O espírito é, ao mesmo tempo, singular e coletivo, em que a individualidade do sujeito é também formada a partir de uma
construção social. Dessa forma, Wundt pressupõe que, durante o curso da história, é possível encontrar elementos que, de forma
evolutiva, representam “os elementos espirituais universalmente humanos”. Os fenômenos complexos da consciência são
encontrados através das marcas deixadas na história, e seu devir só pode ser entendido através desse processo.
Desta maneira, é possível afirmar que o interesse da Völkerpsychologie é duplo, pois ao mesmo tempo que é utilizada para
complementar a investigação da Psicologia Fisiológica estudando os processos superiores da consciência, também analisa o
processo de evolução da mente humana no curso histórico.

4-
Wundt critica o reducionismo da capacidade cognitiva à uma explicação meramente mecanicista, que atendia ao
imperativo de um fundamento único para todas as ciências da natureza.
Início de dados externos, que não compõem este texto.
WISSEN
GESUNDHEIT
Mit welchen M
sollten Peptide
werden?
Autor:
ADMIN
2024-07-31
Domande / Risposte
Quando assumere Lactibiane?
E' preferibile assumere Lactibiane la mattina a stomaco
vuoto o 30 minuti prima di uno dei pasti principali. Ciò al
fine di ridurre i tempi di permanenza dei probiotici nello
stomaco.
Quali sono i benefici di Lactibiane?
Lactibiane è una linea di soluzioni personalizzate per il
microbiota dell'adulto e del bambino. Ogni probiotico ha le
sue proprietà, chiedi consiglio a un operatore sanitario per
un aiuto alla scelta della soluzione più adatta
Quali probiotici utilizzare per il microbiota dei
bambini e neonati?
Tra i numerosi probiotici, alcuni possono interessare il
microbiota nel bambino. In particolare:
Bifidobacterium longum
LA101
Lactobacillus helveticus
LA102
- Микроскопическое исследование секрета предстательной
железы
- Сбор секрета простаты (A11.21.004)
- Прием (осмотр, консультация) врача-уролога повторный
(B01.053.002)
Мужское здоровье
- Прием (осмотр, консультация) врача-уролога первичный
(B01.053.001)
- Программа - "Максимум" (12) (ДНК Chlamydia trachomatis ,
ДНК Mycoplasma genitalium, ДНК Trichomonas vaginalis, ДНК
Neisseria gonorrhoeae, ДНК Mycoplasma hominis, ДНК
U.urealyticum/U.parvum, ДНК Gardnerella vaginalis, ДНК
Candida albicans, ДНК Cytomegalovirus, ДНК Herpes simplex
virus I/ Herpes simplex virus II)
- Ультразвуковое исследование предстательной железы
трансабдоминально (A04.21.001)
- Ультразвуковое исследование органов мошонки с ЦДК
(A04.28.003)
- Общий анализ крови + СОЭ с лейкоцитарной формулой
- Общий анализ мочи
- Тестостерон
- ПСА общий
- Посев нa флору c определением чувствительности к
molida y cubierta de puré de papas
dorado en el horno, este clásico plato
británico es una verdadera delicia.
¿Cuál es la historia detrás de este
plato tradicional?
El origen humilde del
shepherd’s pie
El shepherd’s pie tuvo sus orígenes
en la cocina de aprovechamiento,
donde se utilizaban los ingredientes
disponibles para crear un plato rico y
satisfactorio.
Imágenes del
Isso porque, reconhecendo a desconsideração das
faculdades cognitivas superiores pelo método experimental, Wundt afirma o caráter complexo da vida mental, que é atualizada
e composta por elementos enlaçados e interativos em um fluir psíquico.
A partir disso, não se reconhecendo integralmente como elementarista associacionista, Wundt discorre sobre o caráter
construtivo da atividade sintética própria das faculdades cognitivas, partindo de uma perspectiva que reconhece a não
exclusão entre si de aspectos fisiológicos e psicológicos do sujeito, conferindo um caráter monista à complexidade da
consciência.
Segundo Wundt, as sensações, respostas fisiológicas a um estímulo externo, são resultado de premissas
inconscientes. Não à toa, elas são pensadas isoladamente apenas por abstração, pelos elementos simples. Tais respostas
causam, na consciência, uma repercussão (“tom”) nomeada sentimento. A combinação de diferentes sentimentos forma a
emoção, que revela um ato de vontade quando é acompanhada de uma alteração no estado representativo e afetivo do
sujeito.
A vontade é um tipo de sentimento e é responsável pela unificação da consciência, isto é, a partir da operação de
focalização do consciente em torno de um conjunto de sentimentos, sensações e percepções, ela cria a unidade da própria
consciência. Empregando uma noção da filosofia idealista de Kant, que reconhecia a garantia do conhecimento no sujeito,
Wundt chama o processo interno da vontade de apercepção, que nada mais é do que a percepção da própria consciência,
podendo ser definida como o máximo das capacidades mentais.